Раздался долгожданный звонок. Прежде чем я взяла трубку, муж напомнил:

— Говорить четко, ясно и ТРЕЗВО!

— Здравствуйте, Наталья! — жизнерадостно приветствовал меня доктор Перес. — Как вы себя чувствуете?

— Пока хорошо, — проблеяла я.

— Замечательно! Я хотел уточнить у вас имя того русского писателя, о котором вы упоминали и который писал об изменениях психики и восприятия окружающего мира больным человеком.

— Василий Николаевич Гоголь.

— Николай Васильевич Гоголь, — поправил меня муж, который стоял рядом и напряженно прислушивался к разговору.

— Ой, извините! Николай Васильевич Гоголь. Продиктовать по буквам? Пожалуйста…

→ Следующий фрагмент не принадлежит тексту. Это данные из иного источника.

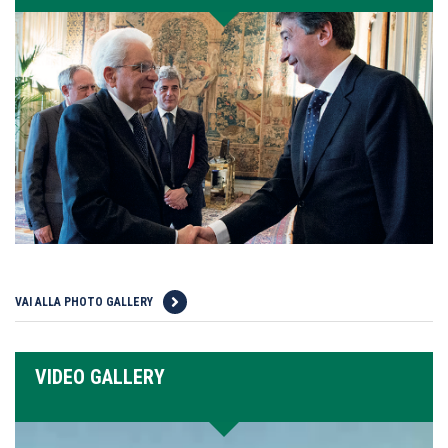
VAI ALLA PHOTO GALLERY
VIDEO GALLERY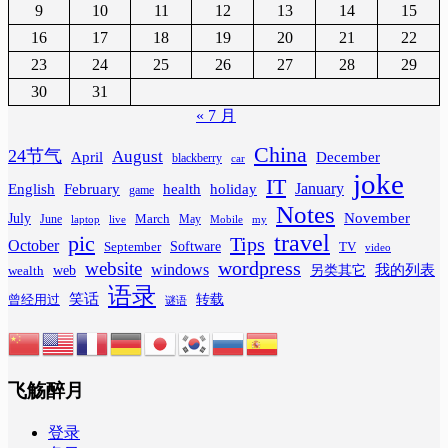
9
10
11
12
13
14
15
16
17
18
19
20
21
22
23
24
25
26
27
28
29
30
31
« 7 月
China
24节气
August
April
December
blackberry
car
joke
IT
February
health
January
English
holiday
game
Notes
November
July
March
June
May
laptop
Mobile
my
live
travel
pic
Tips
October
Software
September
TV
video
wordpress
website
windows
web
我的列表
wealth
另类其它
语录
笑话
转载
曾经用过
谜语
飞觞醉月
登录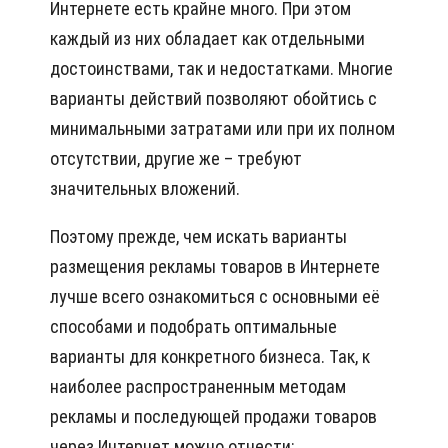
Интернете есть крайне много. При этом
каждый из них обладает как отдельными
достоинствами, так и недостатками. Многие
варианты действий позволяют обойтись с
минимальными затратами или при их полном
отсутствии, другие же – требуют
значительных вложений.
Поэтому прежде, чем искать варианты
размещения рекламы товаров в Интернете
лучше всего ознакомиться с основными её
способами и подобрать оптимальные
варианты для конкретного бизнеса. Так, к
наиболее распространенным методам
рекламы и последующей продажи товаров
через Интернет можно отнести: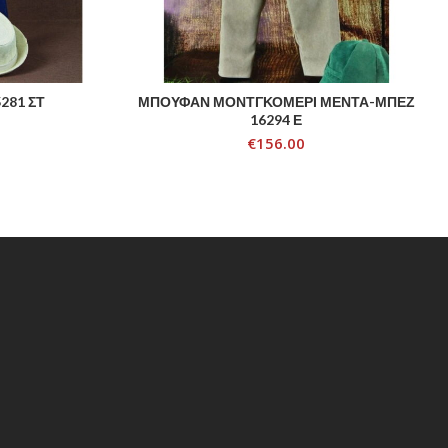
281 ΣΤ
ΜΠΟΥΦΑΝ ΜΟΝΤΓΚΟΜΕΡΙ ΜΕΝΤΑ-ΜΠΕΖ
ADD TO CART
16294 Ε
€
156.00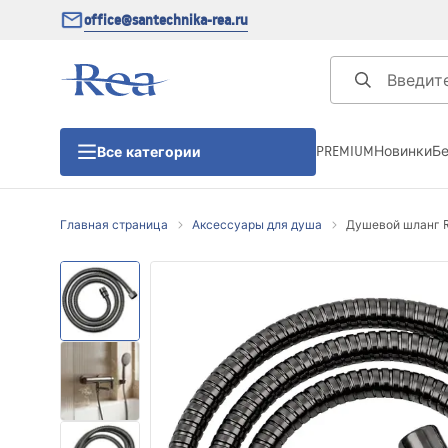
office@santechnika-rea.ru
PREMIUM
Новинки
Б
Все категории
Главная страница
Аксессуары для душа
Душевой шланг Re
Душевые кабины
Душевые двери
Душевые поддоны
Линейные трапы для душа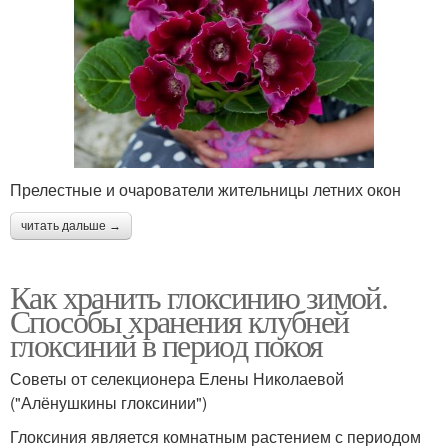
Прелестные и очарователи жительницы летних окон
читать дальше →
Как хранить глоксинию зимой.
Способы хранения клубней
глоксиний в период покоя
Советы от селекционера Елены Николаевой
("Алёнушкины глоксинии")
Глоксиния является комнатным растением с периодом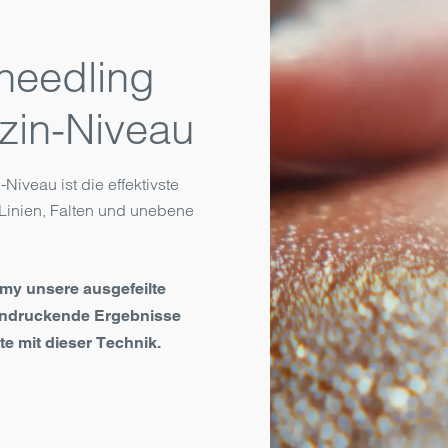
needling
zin-Niveau
Niveau ist die effektivste
Linien, Falten und unebene
my unsere ausgefeilte
eindruckende Ergebnisse
te mit dieser Technik.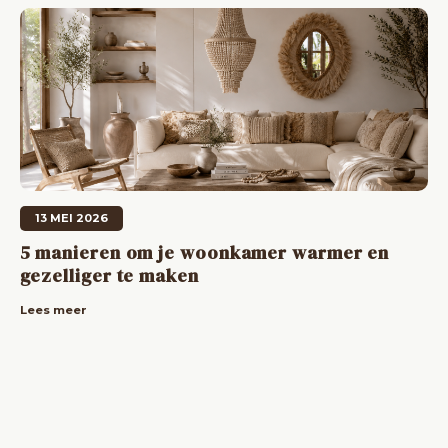
Bartafels
Kapstokken
Bankjes
Decoratie op Standaard
Eetkamerstoelen
Room Dividers
13 MEI 2026
5 manieren om je woonkamer warmer en
gezelliger te maken
Lees meer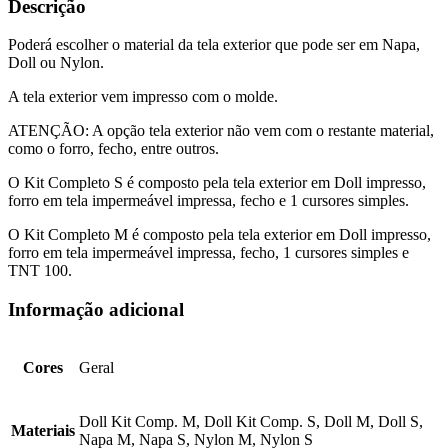
Descrição
Poderá escolher o material da tela exterior que pode ser em Napa,
Doll ou Nylon.
A tela exterior vem impresso com o molde.
ATENÇÃO: A opção tela exterior não vem com o restante material,
como o forro, fecho, entre outros.
O Kit Completo S é composto pela tela exterior em Doll impresso,
forro em tela impermeável impressa, fecho e 1 cursores simples.
O Kit Completo M é composto pela tela exterior em Doll impresso,
forro em tela impermeável impressa, fecho, 1 cursores simples e
TNT 100.
Informação adicional
Cores
Geral
Doll Kit Comp. M, Doll Kit Comp. S, Doll M, Doll S,
Materiais
Napa M, Napa S, Nylon M, Nylon S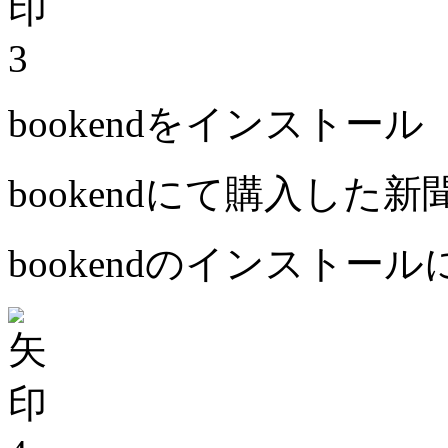
3
bookendをインストール
bookendにて購入した
bookendのインストー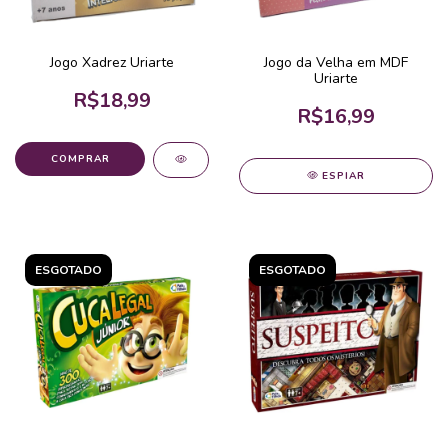
Jogo Xadrez Uriarte
Jogo da Velha em MDF
Uriarte
R$18,99
R$16,99
ESPIAR
ESGOTADO
ESGOTADO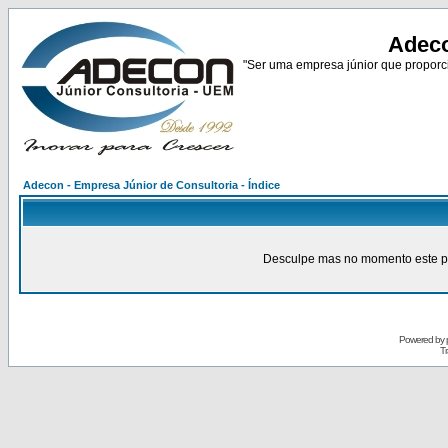
Adeco
"Ser uma empresa júnior que proporci
Adecon - Empresa Júnior de Consultoria - Índice
Desculpe mas no momento este pain
Powered by
Tr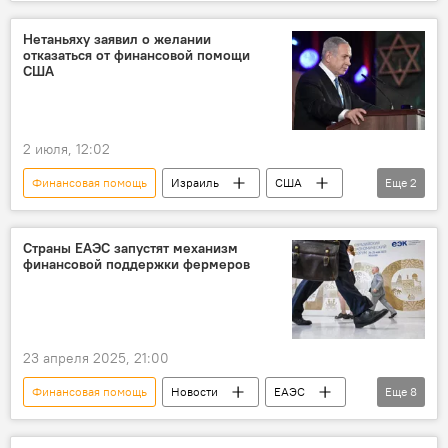
военная помощь
Нетаньяху заявил о желании
отказаться от финансовой помощи
США
2 июля, 12:02
Финансовая помощь
Израиль
США
Еще
2
военная помощь
Премьер-министр Израиля Биньямин Нетаньяху
Страны ЕАЭС запустят механизм
финансовой поддержки фермеров
23 апреля 2025, 21:00
Финансовая помощь
Новости
ЕАЭС
Еще
8
фермеры
Субсидии
Кредиты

— Анализ! Анализ! — тихо напоминал муж.

— Анализ ситуации пациентом, — говорил доктор Перес в трубку, — особенно если это писатель, человек образного мышления, представляет огромный интерес. В некотором смысле даже больший, чем ученого-естествоиспытателя. Вы не знаете, переводили Хохоля на испанский язык?

— Статьи и переписку Гоголя переводили на испанский? — переадресовала я вопрос мужу.

— Не знаю. Какого черта? Что с твоим анализом? Как его? Мама? Папа? Дед Мороз?

— К сожалению, — проговорила я в трубку, — сейчас я не могу точно сказать, есть ли полные переводы Гоголя на испанский. Доктор! — Голос мой завибрировал. — Какой у меня Папа-николау?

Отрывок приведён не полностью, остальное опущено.